*Try it*: Would you please reproduce all the entries exactly, leaving the pictures out?

--------------------

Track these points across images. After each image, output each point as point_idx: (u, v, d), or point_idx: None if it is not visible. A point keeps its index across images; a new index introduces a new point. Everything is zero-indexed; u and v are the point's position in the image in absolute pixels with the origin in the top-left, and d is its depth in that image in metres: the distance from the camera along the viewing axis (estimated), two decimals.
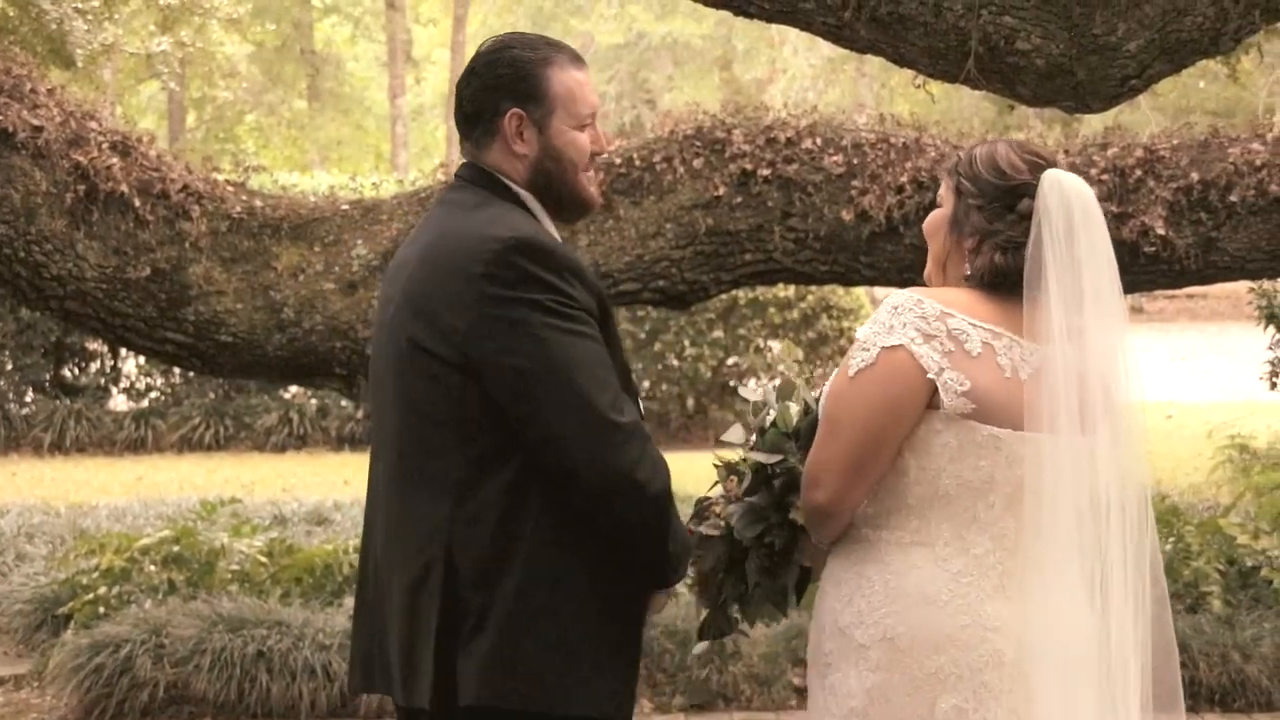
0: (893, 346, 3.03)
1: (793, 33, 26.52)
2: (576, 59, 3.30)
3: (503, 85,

--------------------

*Solution*:
Track these points across images. After each image, output each point as point_idx: (u, v, d), or point_idx: None if it is not visible. A point keeps its index across images; a new index introduces a new point. Everything is zero-indexed; u and v are the point's position in the image in absolute pixels with the origin in the top-left, and d is its depth in that image in metres: the distance from the camera along the viewing axis (estimated), two decimals.
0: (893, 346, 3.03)
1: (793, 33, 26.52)
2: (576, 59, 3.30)
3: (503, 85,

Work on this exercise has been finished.